EXTRAIT CHOISI:

Sida, sang contaminé, “vache folle”, hormone de croissance, etc. Depuis le début des années 80, les crises sanitaires se succèdent. Lors des derniers épisodes, les pouvoirs publics ont pu sembler désemparés et les insuffisances du système de veille et d’alerte ont été soulignées. En réaction, souvent sous la pression de l’opinion publique et au nom du “principe de précaution”, un véritable dispositif de sécurité sanitaire s’est progressivement constitué. C’est ainsi que dans les années 90, le recours aux agences en la matière s’est fortement développé.

La mission de “sécurité sanitaire” française en compte sept (voir encadré en page 32), pour la plupart mises en place en réaction à des crises graves (voir tableau en page 33).

Ces agences ont pour objectif la séparation des missions d’expertise et de gestion du risque, cette dernière continuant à relever de la responsabilité des administrations en France. Conçues comme des formes alternatives aux administrations traditionnelles, elles sont supposées être un gage de plus grande efficacité, d’indépendance et de transparence pour le citoyen.

A la veille du dixième anniversaire de la loi du 1er juillet 1998(1) qui a fondé quatre de ces organismes – l’Agence française de sécurité sanitaire des aliments (Afssa), l’Agence française de sécurité sanitaire des produits de santé (Afssaps), l’Institut de veille sanitaire (InVS) et l’Etablissement français du sang (EFS) –, Nicole Bricq, sénatrice socialiste de Seine-et-Marne, a rendu un rapport d’information réalisé au nom de la commission des finances du Sénat, le 5 juillet dernier. Son objectif n’était pas d’apprécier l’efficacité scientifique du dispositif, mais d’en évaluer le fonctionnement. Force est de constater que son bilan n’est pas flatteur.

Des agences qui ne répondent pas à la notion de « bonne administration »

Pour la rapporteure spéciale de la mission “sécurité sanitaire”, le schéma des agences manque de lisibilité et elles peinent à trouver leur place au sein des autres structures administratives. Si leur création a conduit à une nette amélioration de la veille et de la sécurité sanitaires, elle ne répond pas à « la notion de bonne administration ni à celle d’efficience économique », en raison « d’un “manque de pilotage” doublé d’une “dispersion des moyens et des compétences” », résume-t-elle. Dans un premier temps, Nicole Bricq explique pourquoi le dispositif des agences sanitaires ne répond pas à la notion de « bonne administration ». Cette dernière consiste « à vérifier que le dispositif met à la disposition du décideur politique des rouages institutionnels efficaces permettant une prise de décision pertinente et qu’il responsabilise le gestionnaire en mettant à sa disposition l’ensemble des moyens nécessaires au pilotage de la politique dont il est comptable ». Pour la sénatrice, ces conditions ne sont pas remplies. Cela est dû tant au nombre élevé d’acteurs concernés (agences et administrations de tutelle, voir schéma en page 32 et tableau ci-dessous) qu’à leur hétérogénéité (voir encadré en page 33) et à l’imbrication de leurs domaines de compétences. En effet, le dispositif français dénombre quatre agences de sécurité sanitaire stricto sensu : l’Afssa, l’Afssaps, l’InVS et l’Agence française de sécurité sanitaire de l’environnement et du travail (Afsset). Mais d’autres structures participent également à cette politique, sans en avoir la compétence première, comme la Haute autorité de santé (HAS), l’Institut national de prévention et d’éducation de la santé (INPES), l’Institut de radioprotection et de sûreté nucléaire (IRSN), l’Institut national de l’environnement industriel et des risques (Ineris), l’Institut national de recherche et de sécurité pour la prévention des accidents du travail et des maladies professionnelles (INRS), etc. Viennent encore s’y greffer les différents comités et commissions ad hoc mis en place au sein des ministères pour traiter certains aspects de cette politique…

Une coopération entre les agences trop inégale et informelle

« Conséquence de leur foisonnement et de l’urgence dans laquelle elles ont été créées, les risques de chevauchement de compétences entre agences sanitaires et entre agences et administration centrale tendent à accentuer la complexité du schéma initial », note le rapport. Par exemple, l’Afssa est compétente en matière d’eau de boisson et l’Afsset en matière d’eaux pour d’autres usages ; les contaminants relèvent de l’Afssa pour la voie alimentaire, mais de l’Afsset pour les contaminations par d’autres éléments de l’environnement. Quant à la santé au travail, l’Afsset, l’InVS, l’Ineris et l’INRS sont susceptibles d’intervenir.

CONSIGNE A: Traduisez en anglais la phrase suivante de l'extrait sur les agences sanitaires : « Depuis le début des années 80, les crises sanitaires se succèdent. »
CONSIGNE B: Dressez la liste des agences que l'extrait sur les agences sanitaires présente comme des agences de sécurité sanitaire stricto sensu dans le dispositif français.
CONSIGNE C: D'après l'extrait sur les agences sanitaires, au nom de quelle commission Nicole Bricq a-t-elle réalisé son rapport d'information ?
Appuyez-vous uniquement sur l'extrait pour répondre.

LIGNES FOURNIES:
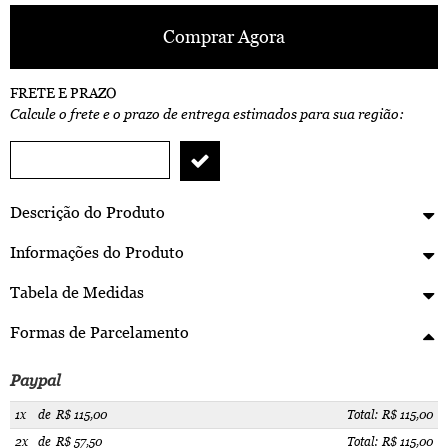
Comprar Agora
FRETE E PRAZO
Calcule o frete e o prazo de entrega estimados para sua região:
Descrição do Produto
Informações do Produto
Tabela de Medidas
Formas de Parcelamento
Paypal
1x
de
R$ 115,00
Total: R$ 115,00
2x
de
R$ 57,50
Total: R$ 115,00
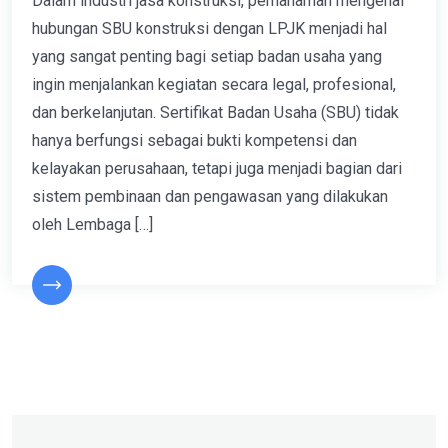
Dalam industri jasa konstruksi, pemahaman mengenai
hubungan SBU konstruksi dengan LPJK menjadi hal
yang sangat penting bagi setiap badan usaha yang
ingin menjalankan kegiatan secara legal, profesional,
dan berkelanjutan. Sertifikat Badan Usaha (SBU) tidak
hanya berfungsi sebagai bukti kompetensi dan
kelayakan perusahaan, tetapi juga menjadi bagian dari
sistem pembinaan dan pengawasan yang dilakukan
oleh Lembaga […]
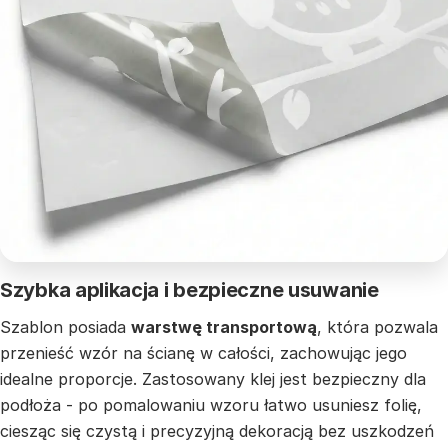
Szybka aplikacja i bezpieczne usuwanie
Szablon posiada
warstwę transportową
, która pozwala
przenieść wzór na ścianę w całości, zachowując jego
idealne proporcje. Zastosowany klej jest bezpieczny dla
podłoża - po pomalowaniu wzoru łatwo usuniesz folię,
ciesząc się czystą i precyzyjną dekoracją bez uszkodzeń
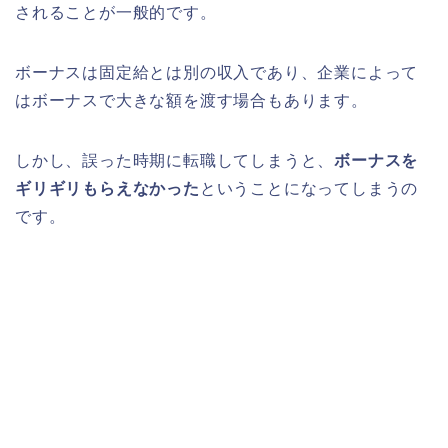
されることが一般的です。
ボーナスは固定給とは別の収入であり、企業によって
はボーナスで大きな額を渡す場合もあります。
しかし、誤った時期に転職してしまうと、
ボーナスを
ギリギリもらえなかった
ということになってしまうの
です。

RÉPONSE FINALE A: Since the early 1980s, health crises have followed one after another.

RÉPONSE FINALE B:
- L'Agence française de sécurité sanitaire des aliments (Afssa)
- L'Agence française de sécurité sanitaire des produits de santé (Afssaps)
- L'Institut de veille sanitaire (InVS)
- L'Agence française de sécurité sanitaire de l'environnement et du travail (Afsset)

RÉPONSE FINALE C: La commission des finances du Sénat.